Tuesday, March 8, 2016

“Professing” Christians—a Misnomer? (Meditation for Easter)

Many people think that if someone is not living like a Christian, perhaps they never were one. Even if they claimed to be a believer in the past, even if they used to display Christian virtues and disciplines, even if they talked about Christ to unbelievers. Some well-known Christian leaders try to tell us people who fall away only professed but did not possess Christ. And yet the Bible teaches that becoming a Christian is permanent! So which is it?

The key lies with the doctrines of justification and sanctification. Let me explain these big Bible words, which are important Bible themes.

Justification means God declaring a sinner righteous. Not because we deserve it, earn it, become worthy of it, or attempt to pay God back. But because of God’s Grace and Christ’s provision. Jesus was our sinless substitute, who paid our debt; took the penalty for our sins, which was death; and defeated spiritual and physical death by rising again. Because of this, we remember Good Friday and celebrate Easter.

Sanctification means holy living—being set apart from sin to God. Christians sometimes do well at this and sometimes fail. It depends on our choices. We can give in to temptation or resist it. We can yield to the desires of our flesh and mind or yield to the Spirit and conquer our thoughts. This is an ongoing battle, and we will never reach perfection in this life. Long ago I realized that the only sinless Christian is a dead one (because then we are with the Lord)! Nevertheless, God’s resources are available to us through the life of Christ, but we must appropriate them.

Therefore, justification is God’s gracious work. The only requirement for us is to believe it by faith. When we do this, God declares us righteous. However, sanctification is both God’s work and ours. According to Romans 8 and Galatians 5:16-26, the Holy Spirit leads willing Christians to resist sins and practice righteousness.[1] There is no limit to how long we are declared righteous, nor how completely, but we do limit ourselves in regard to living righteously. I hope you see the difference. Consider the following illustration.

Once we have our human parents’ DNA we never lose it, even if we disown them, change our name and refuse all contact. Admittedly that rarely happens, but it can. What happens quite often, however, is that children disobey their parents and experience guilt. They hide in their rooms and want to avoid contact. When their sin is revealed and confessed, and perhaps punished, fellowship is restored.

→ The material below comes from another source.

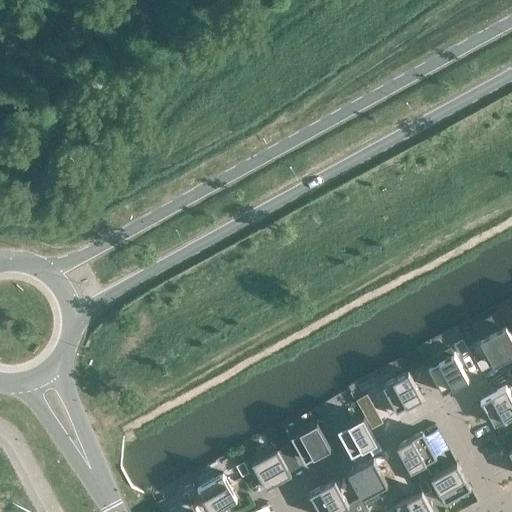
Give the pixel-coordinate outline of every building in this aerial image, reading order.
[(511,352),(511,336),(505,323),(479,337),(493,363),(511,352)] [(454,352),(428,366),(442,392),(468,378),(454,352)] [(422,396),(408,371),(382,385),(396,410),(422,396)] [(494,424),(511,414),(511,396),(506,385),(480,399),(494,424)] [(372,406),(367,397),(357,402),(362,412),(372,406)] [(377,440),(363,415),(338,429),(352,454),(377,440)] [(316,421),(291,435),(305,460),(330,446),(316,421)] [(411,470),(436,456),(422,430),(397,444),(411,470)] [(278,450),(282,457),(292,451),(288,444),(278,450)] [(282,457),(278,450),(277,449),(252,463),(266,488),(291,474),(282,457)] [(373,457),(348,471),(365,503),(365,504),(391,490),(373,457)] [(456,462),(431,476),(445,501),(470,487),(456,462)] [(237,467),(243,477),(250,473),(244,463),(237,467)] [(223,472),(197,486),(211,511),(237,497),(223,472)] [(418,483),(422,490),(432,484),(428,477),(418,483)] [(335,478),(309,492),(319,511),(333,511),(342,507),(344,511),(363,511),(368,509),(361,496),(348,502),(335,478)] [(396,504),(400,511),(433,511),(422,490),(396,504)] [(194,511),(188,499),(164,511),(194,511)]
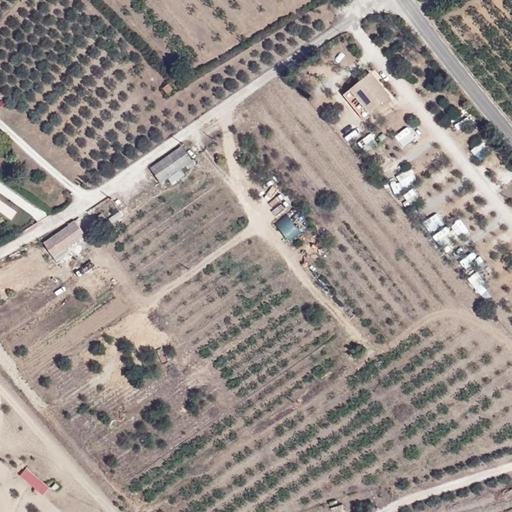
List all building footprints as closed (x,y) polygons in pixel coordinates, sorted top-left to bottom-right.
[(364,117),(390,96),(370,72),(345,93),(364,117)] [(167,94),(173,89),(169,83),(162,88),(167,94)] [(396,136),(403,147),(417,139),(409,127),(396,136)] [(192,160),(182,147),(151,168),(161,182),(192,160)] [(396,193),(408,185),(402,175),(389,183),(396,193)] [(141,194),(137,190),(132,194),(135,199),(141,194)] [(297,208),(277,225),(292,241),(311,224),(297,208)] [(106,220),(102,213),(97,216),(102,223),(106,220)] [(463,220),(454,224),(458,234),(467,231),(463,220)] [(86,235),(76,221),(45,242),(58,261),(71,252),(68,248),(86,235)] [(22,475),(44,494),(51,487),(28,467),(22,475)]
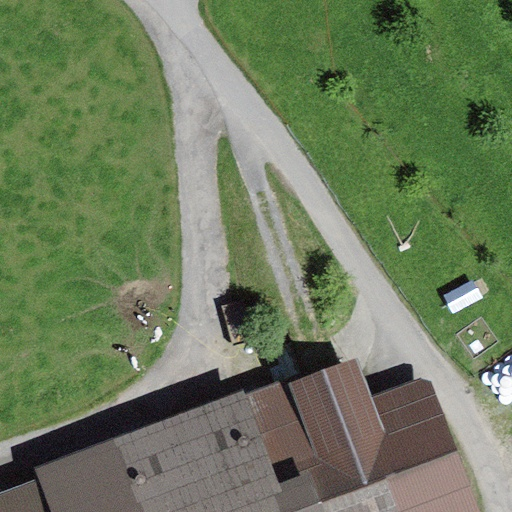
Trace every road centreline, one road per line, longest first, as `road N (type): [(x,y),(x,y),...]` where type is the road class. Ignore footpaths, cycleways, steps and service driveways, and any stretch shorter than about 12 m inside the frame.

Likewise, once we are God’s child, we can never end the relationship even if we end our fellowship with Him by persistent sin or by denying God. (For excellent commentary on 2 Timothy 2:11-13, see soniclight.org, Study Notes, 2 Timothy, pages 22-23.) However we often sabotage our fellowship with God by disobedience, even for long periods of time. We are still justified, but we are not sanctified (holy) until we admit our sin (1 John 1:9), at which time God cleanses and restores us to fellowship.

In conclusion, there are two categories of believers. All who have believed in Christ for eternal life do possess eternal life, whether they "profess" it or not. The two categories of Christians are those who are in fellowship with Christ and those who are not in fellowship because of sin or carnality.

For a better and clearer explanation of these truths, see gracelife.org, Resources, GraceNotes, numbers 64, 28, 19, 9.

[1] Notice the context of the two NT verses that exhort us to be led by the Spirit. The context is not trying to discern God’s will re our daily decisions and future. Rather, the Spirit leads us to deny the flesh and engage in righteous behavior.